ACTION ITEM —
The response must be the exact lines from the line holding "572 124 21.09" through the end of the entries, with no pictures and nothing else.
*** DATASET EXTRACT Section Begins ***
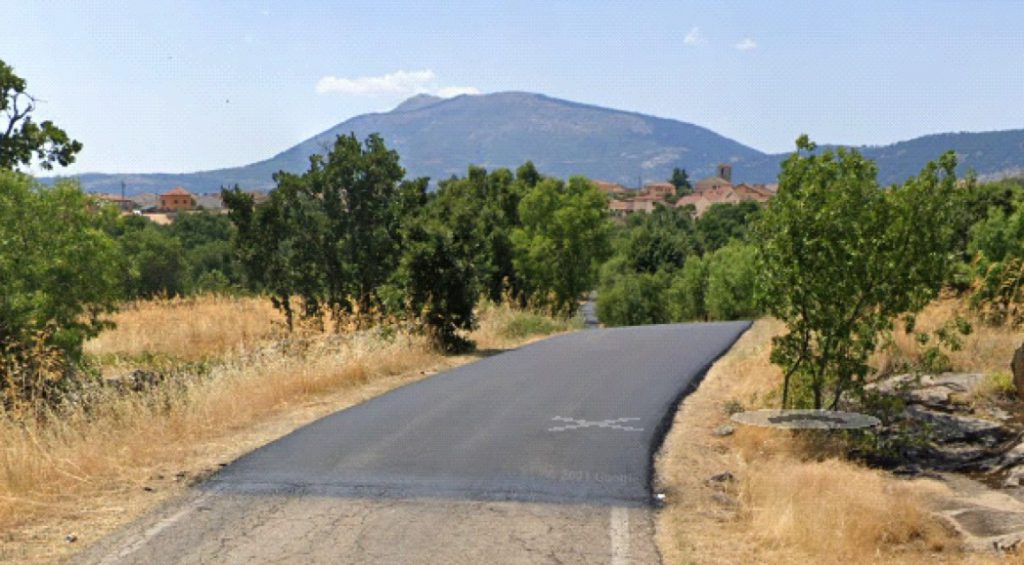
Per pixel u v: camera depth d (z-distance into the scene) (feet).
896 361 33.71
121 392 34.88
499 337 70.28
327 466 24.52
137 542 18.08
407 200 83.92
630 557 17.34
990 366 32.45
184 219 339.98
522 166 249.14
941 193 27.61
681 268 294.46
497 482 22.82
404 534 18.66
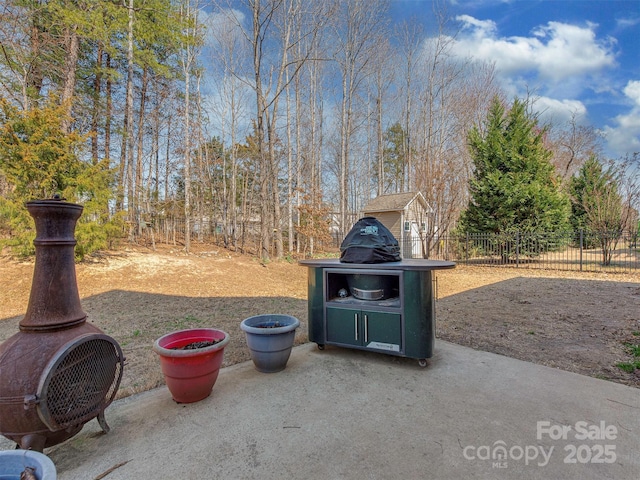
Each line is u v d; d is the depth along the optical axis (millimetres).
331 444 1837
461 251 12898
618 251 12469
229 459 1728
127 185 12562
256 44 10992
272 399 2369
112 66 12711
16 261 6945
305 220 13758
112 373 1952
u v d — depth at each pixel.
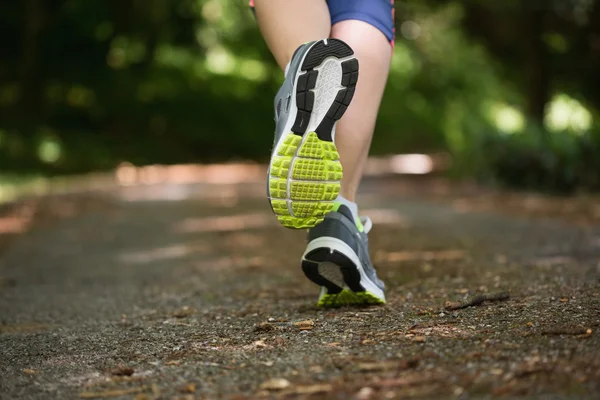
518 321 3.85
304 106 4.05
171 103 39.78
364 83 4.56
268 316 4.76
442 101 48.19
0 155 28.16
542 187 19.06
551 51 24.31
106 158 32.38
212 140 38.19
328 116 4.09
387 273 6.78
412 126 45.16
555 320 3.79
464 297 4.93
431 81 49.22
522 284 5.45
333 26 4.67
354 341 3.66
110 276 8.03
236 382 3.09
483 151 20.62
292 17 4.38
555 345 3.24
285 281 6.88
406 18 38.28
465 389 2.78
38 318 5.57
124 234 12.32
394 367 3.10
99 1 35.44
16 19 34.47
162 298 6.33
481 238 9.66
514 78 36.19
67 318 5.51
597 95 26.77
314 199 4.21
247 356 3.54
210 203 17.94
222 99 41.75
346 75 4.06
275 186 4.15
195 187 23.48
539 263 6.88
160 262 9.01
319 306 4.98
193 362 3.50
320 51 4.01
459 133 39.41
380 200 17.38
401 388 2.84
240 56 48.31
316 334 3.93
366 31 4.59
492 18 26.20
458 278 6.20
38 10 33.94
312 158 4.11
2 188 22.00
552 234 9.68
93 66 37.22
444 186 21.02
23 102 34.12
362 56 4.55
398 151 42.38
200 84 42.66
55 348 4.15
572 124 21.09
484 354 3.19
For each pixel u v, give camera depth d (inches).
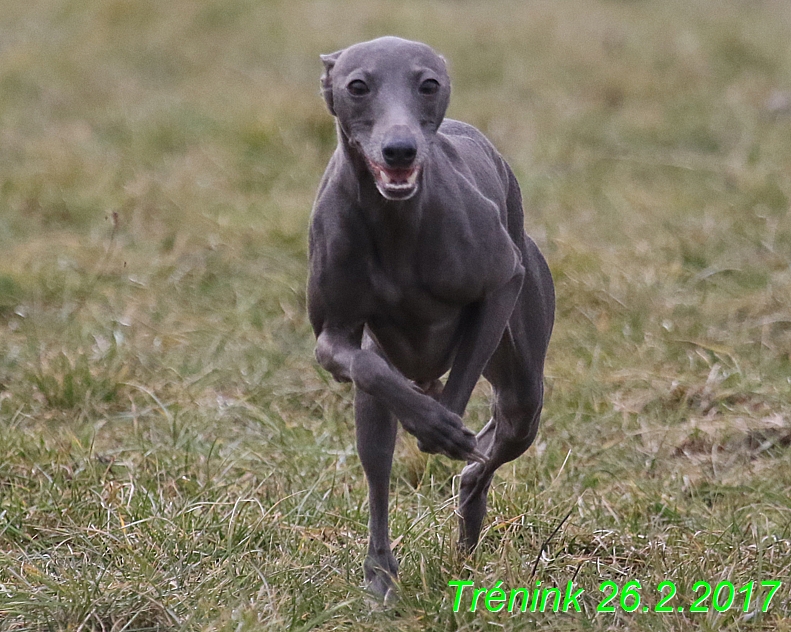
*** DATASET EXTRACT Section Ends ***
YOUR SOLUTION —
572 124 21.09
484 354 3.19
For each pixel u v, give camera depth d (inches).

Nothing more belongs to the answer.